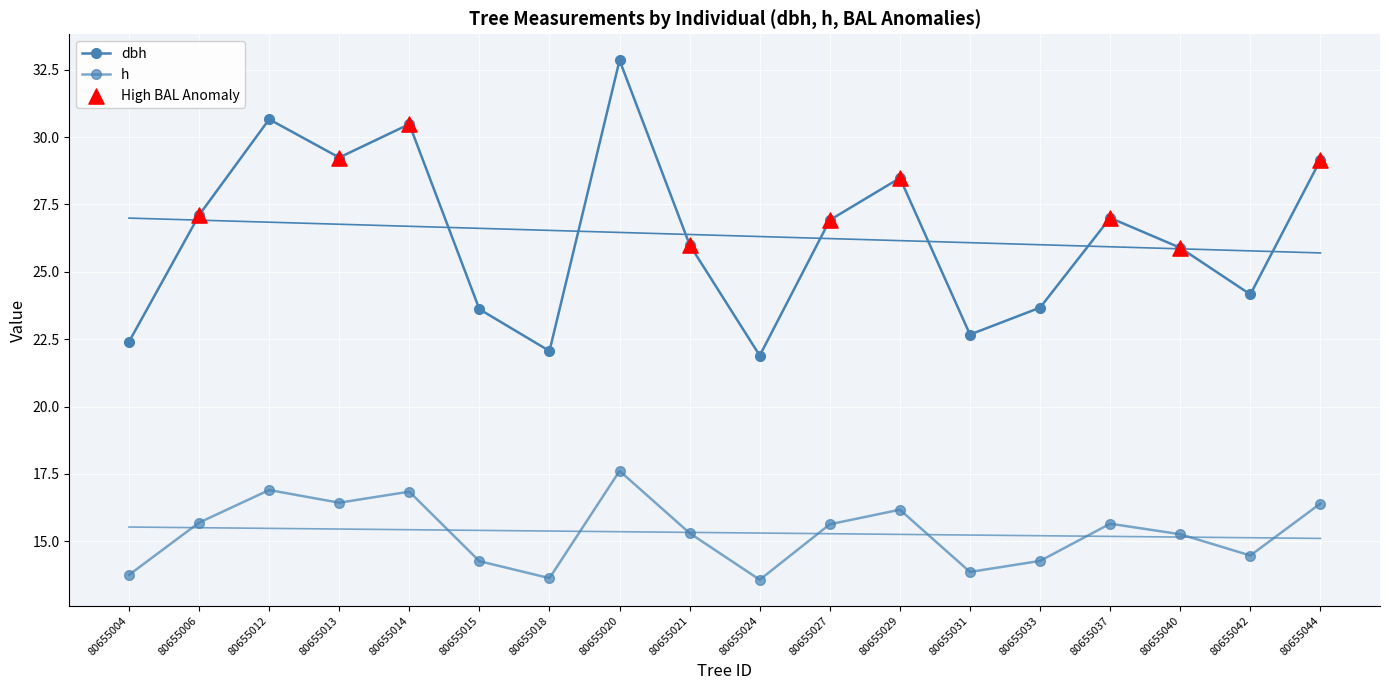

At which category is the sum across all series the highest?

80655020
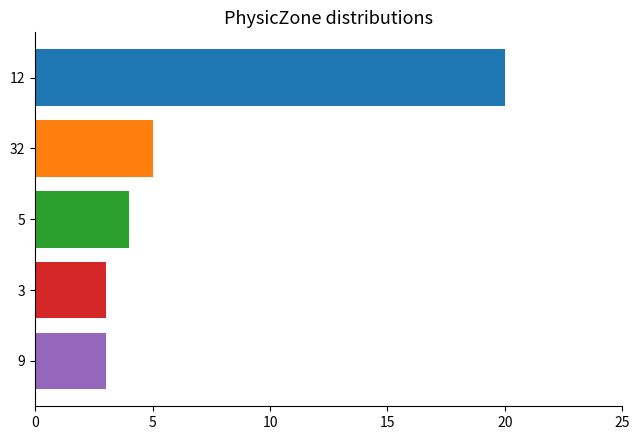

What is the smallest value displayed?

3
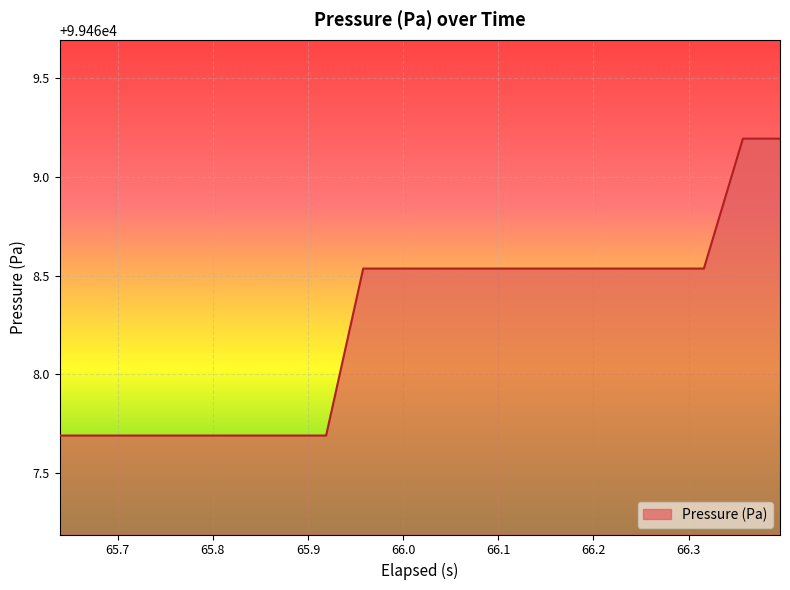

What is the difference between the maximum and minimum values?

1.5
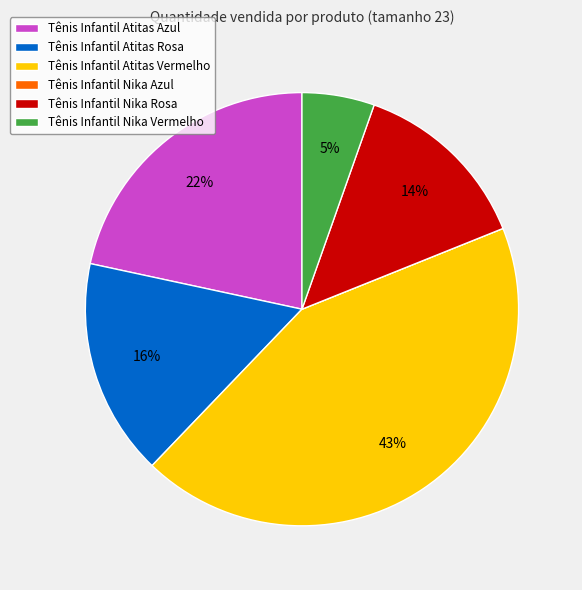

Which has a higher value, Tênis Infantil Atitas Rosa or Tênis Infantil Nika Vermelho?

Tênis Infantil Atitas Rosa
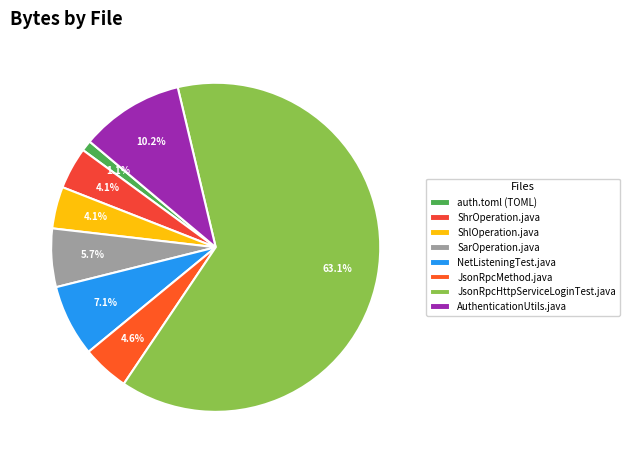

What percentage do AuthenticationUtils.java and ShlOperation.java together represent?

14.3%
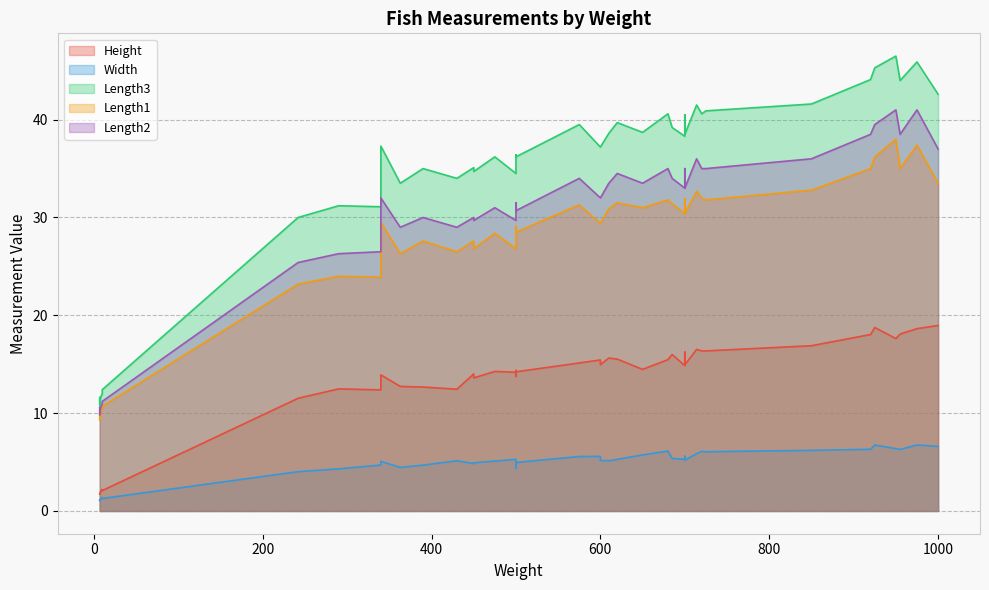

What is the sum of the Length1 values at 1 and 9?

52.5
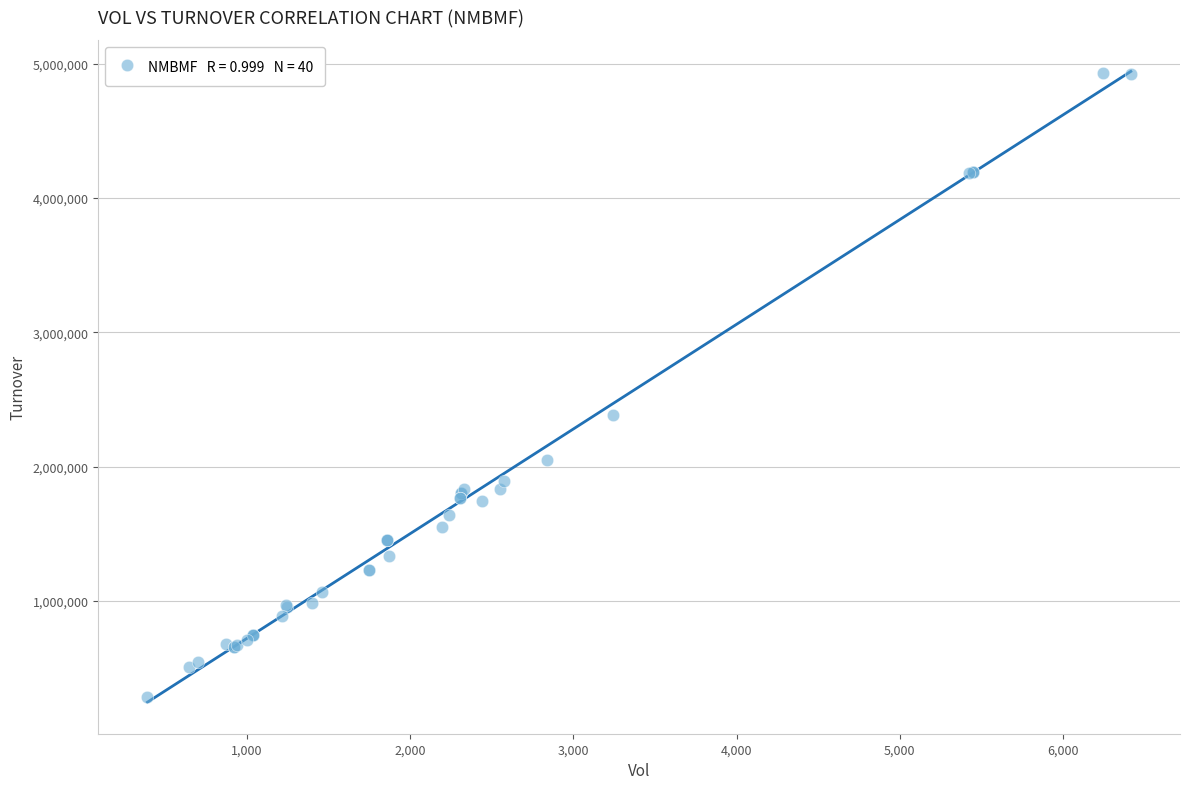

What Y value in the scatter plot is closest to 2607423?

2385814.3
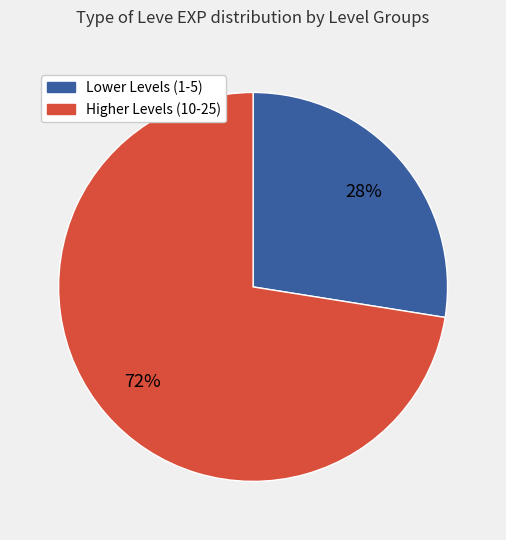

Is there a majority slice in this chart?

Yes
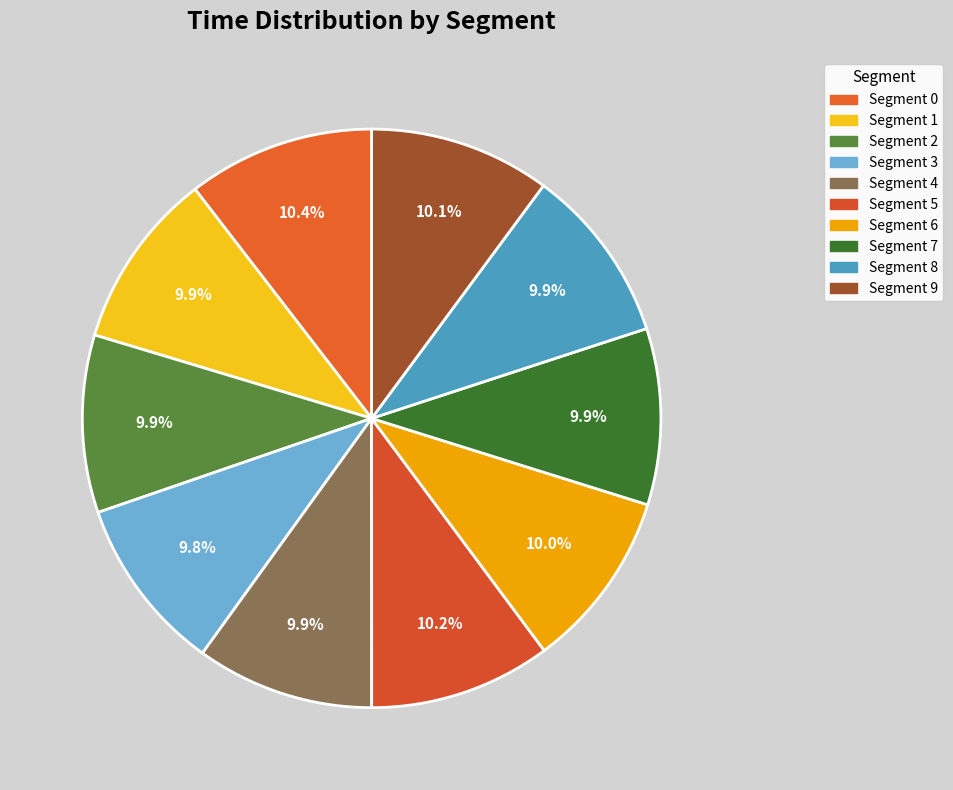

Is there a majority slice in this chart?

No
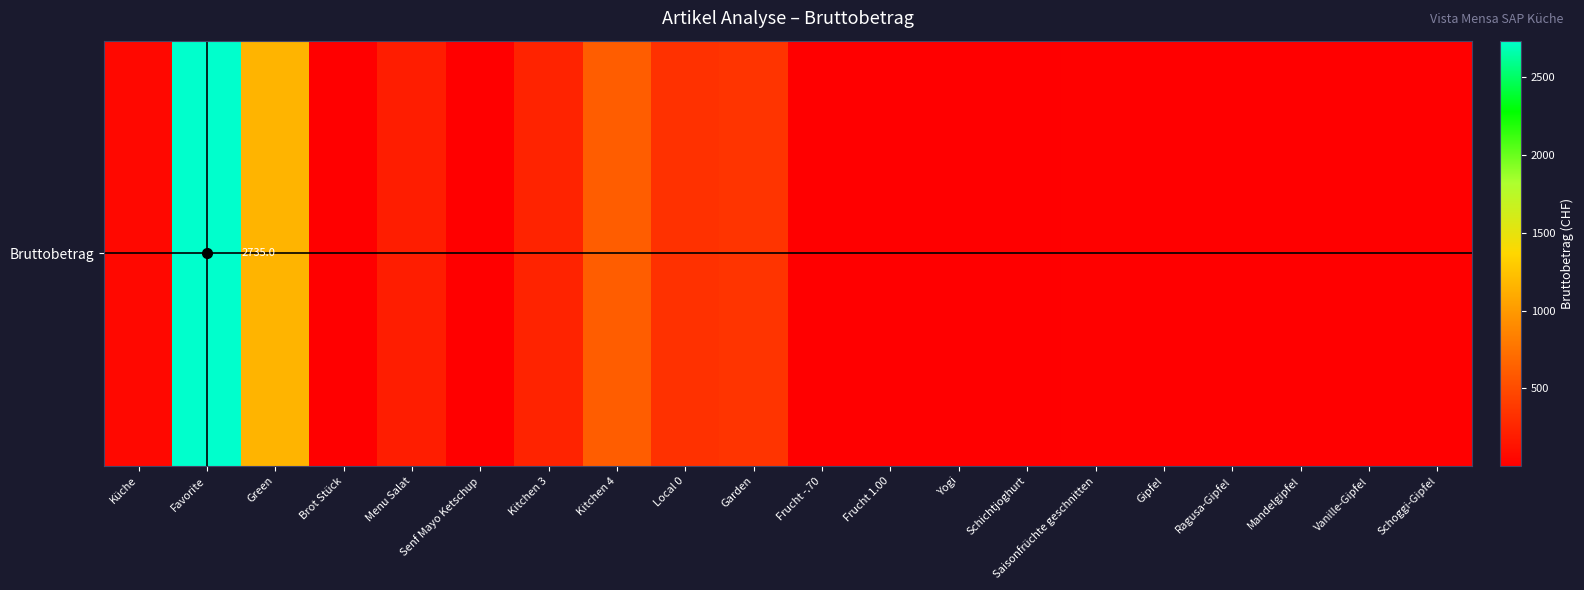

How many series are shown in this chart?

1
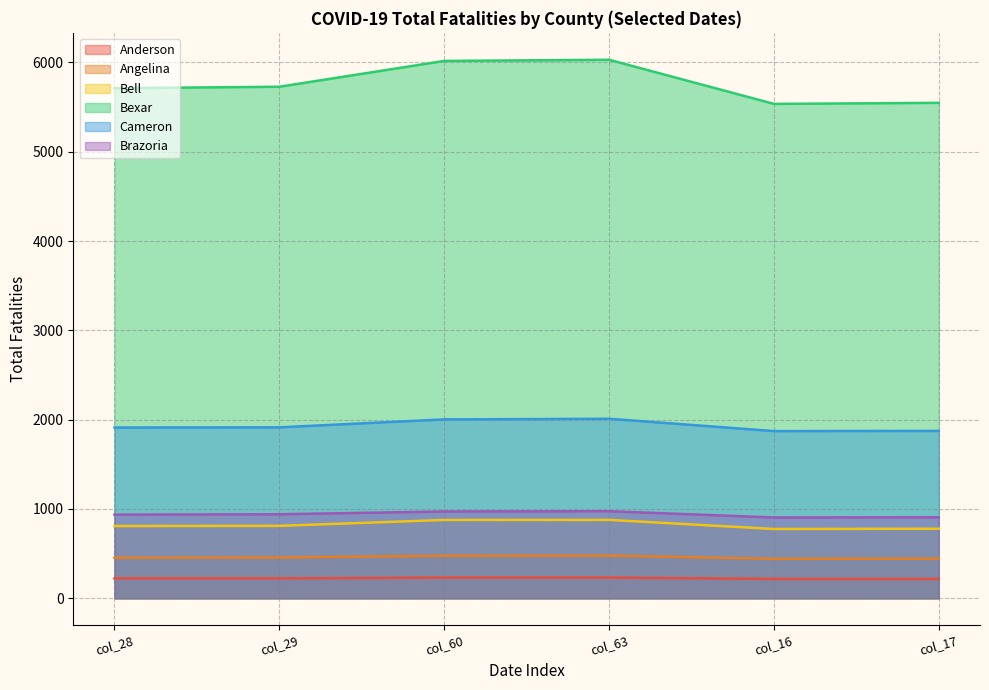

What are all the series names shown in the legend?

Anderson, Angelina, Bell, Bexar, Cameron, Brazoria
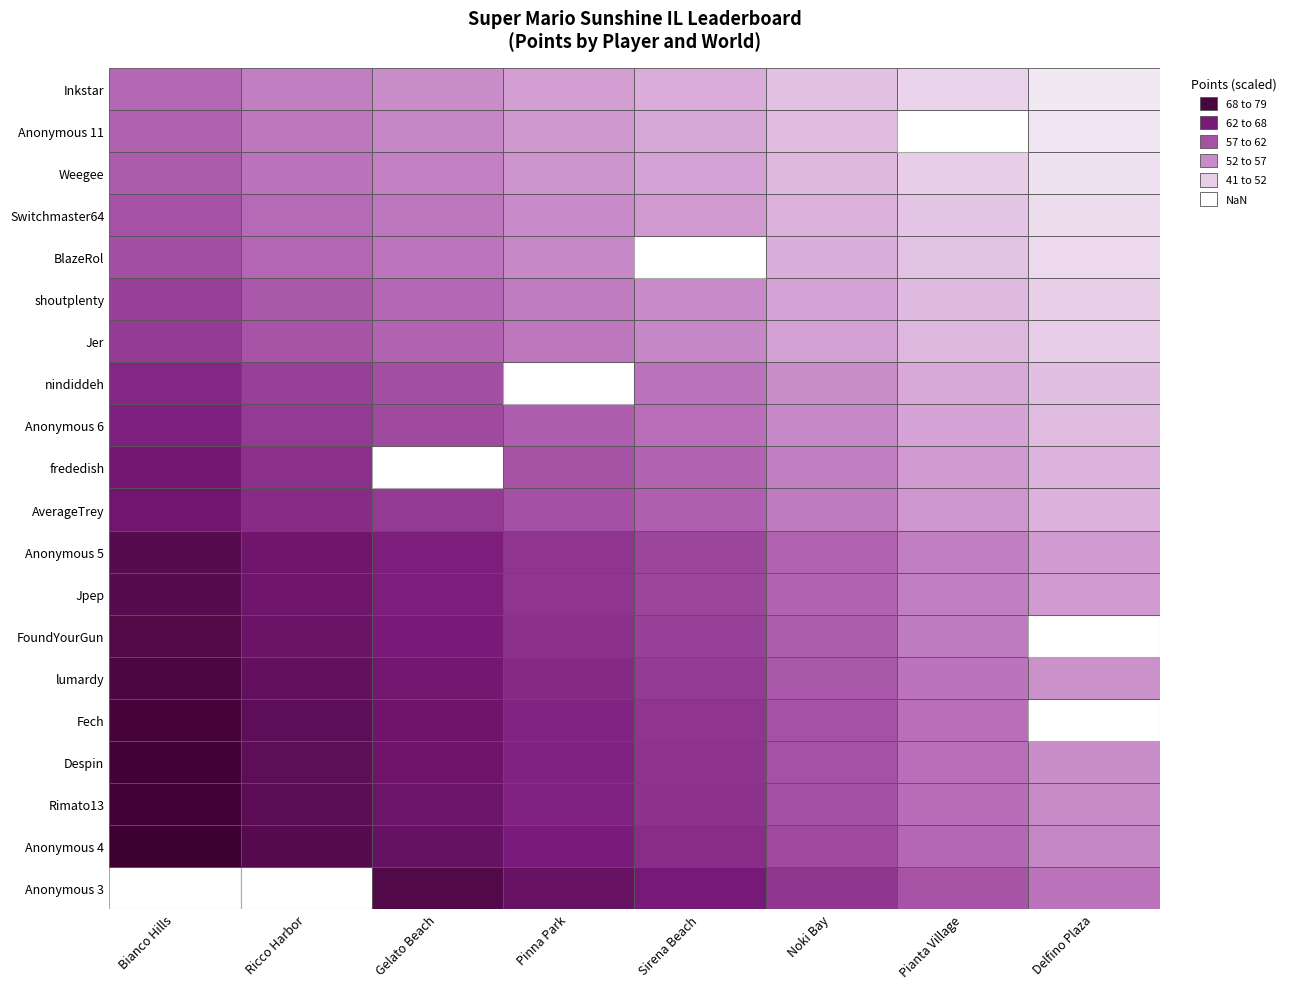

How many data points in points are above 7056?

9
########################################
Return all of the entries above word for word, leaving out the pictures.

> _Solution to the problem_:
At which category is the sum across all series the highest?

80655020

What is the smallest value displayed?

3

What is the difference between the maximum and minimum values?

1.5

Which has a higher value, Tênis Infantil Atitas Rosa or Tênis Infantil Nika Vermelho?

Tênis Infantil Atitas Rosa

What percentage do AuthenticationUtils.java and ShlOperation.java together represent?

14.3%

What is the sum of the Length1 values at 1 and 9?

52.5

What Y value in the scatter plot is closest to 2607423?

2385814.3

Is there a majority slice in this chart?

Yes

Is there a majority slice in this chart?

No

How many series are shown in this chart?

1

What are all the series names shown in the legend?

Anderson, Angelina, Bell, Bexar, Cameron, Brazoria

How many data points in points are above 7056?

9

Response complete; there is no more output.